Se depois de se aplicar o PPP, a situação alcançada ainda não for a ideal -  poluição a mais ou fundos a menos – o legislador deverá elevar um pouco mais o montante dos pagamentos a efectuar pelo poluidor até conseguir que este adopte o comportamento considerado ambientalmente desejável.
O montante dos pagamentos a impôr aos poluidores não deve ser proporcional aos danos provocados, mas antes aos custos de precaução e prevenção dos danos ao ambiente. Este principio actua antes e independentemente dos danos ao ambiente terem ocorrido e da existencia de vitimas. Aquele montante deve então ser proporcional aos custos estimados, para os agentes económicos, de precaver ou de prevenir a poluiçao.
Isto justifica-se por só assim os poluidores serem motivados a escolher entre poluir e pagar (ao Estado) ou (pagar para) não poluir, investindo por exemplo em processos produtivos ou matérias primas menos poluentes, ou mesmo em investigação de novas técnicas e produtos alternativos.
Daqui decorre um resultado sempre mais vantajoso em termos sociais : ou deixa praticamente de haver poluição, e portanto poluidores-pagadores, ou então a poluição reduz-se a niveis mais aceitaveis e os poderes públicos responsaveis pelo ambiente passam a dispor de verbas para afectar ao combate à poluiçao, sem com isso onerar mais os contribuintes em geral, que são muitas vezes duplamente vitimas da poluição (pelos danos originados pela poluição e pelo agravamento da carga fiscal para dotar o Estado de meios de combate à poluição e danos ambientais).
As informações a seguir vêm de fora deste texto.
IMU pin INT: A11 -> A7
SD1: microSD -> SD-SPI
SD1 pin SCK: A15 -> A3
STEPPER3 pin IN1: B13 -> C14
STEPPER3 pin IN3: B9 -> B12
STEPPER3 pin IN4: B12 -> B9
No seguimento do que já foi acima mencionado, frisa-se que um dos grandes méritos do PPP é conseguir a criação destas verbas para o Estado afectar ao combate à poluiçao, evitando que os contribuintes tenham que custear, através dos impostos, as medidas tomadas pelos poderes públicos para proteger o ambiente, sejam medidas legislativas, administrativas ou actos materiais.
Deverão ser criados fundos alimentados pelos poluidores, dos quais sairão as verbas necessárias à realizaçao das despesas públicas de protecção do ambiente – política do «equilibrio do orçamento ambiental » ou politica de « reciclagem de fundos » - angariação coactiva de fundos entre os poluidores , destinados ao financiamento da política de protecção do ambiente, permitindo assegurar equidade na redistribuição dos custos sociais da poluição e, sobretudo, protecção eficaz e económica do ambiente.
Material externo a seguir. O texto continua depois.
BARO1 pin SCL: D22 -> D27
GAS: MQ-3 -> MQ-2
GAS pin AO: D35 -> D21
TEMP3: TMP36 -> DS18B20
O PPP desempenha uma função denominada « internalização das externalidades ambientais negativas » , sendo que actividades geradoras de externalidades negativas são aquelas que impõem custos a terceiros independentemente da vontade destes e da vontade de quem desenvolve essas actividades.
A internalização das externalidades que as taxas realizam significa que, por este meio, se forçam os poluidores a ter em consideração, nos seus cálculos económicos, os prejuízos provocados à sociedade em geral pela actividade que desenvolvem e mais do que isto, se forçam os poluidores a modificar a sua conduta tornando-a socialmente menos nociva.
O Professor Vasco Pereira da Silva, dá o exemplo do preço dos combustiveis como o de uma política pública que nao parece compativel com este principio, uma vez que quase não penaliza os combustiveis mais poluentes, nao se traduzindo num verdadeiro incentivo para o consumo de combustiveis mais « amigos do ambiente », nem para uma correcta ponderação do factor ecológico nas escolhas racionais dos sujeitos económicos.
Por força deste princípio, aos poluidores não podem ser dadas outras alternativas que não deixar de poluir ou então ter que suportar um custo económico em favor do Estado que, por sua vez, deverá afectar as verbas assim obtidas prioritariamente a acções de protecção do ambiente.
Os poluidores terão então que fazer os seus cálculos de modo a escolher a opção economicamente mais vantajosa - tomar todas as medidas necessárias a evitar a poluição ou manter a produção no mesmo nível e condições e, consequentemente, suportar os custos que isso acarreta.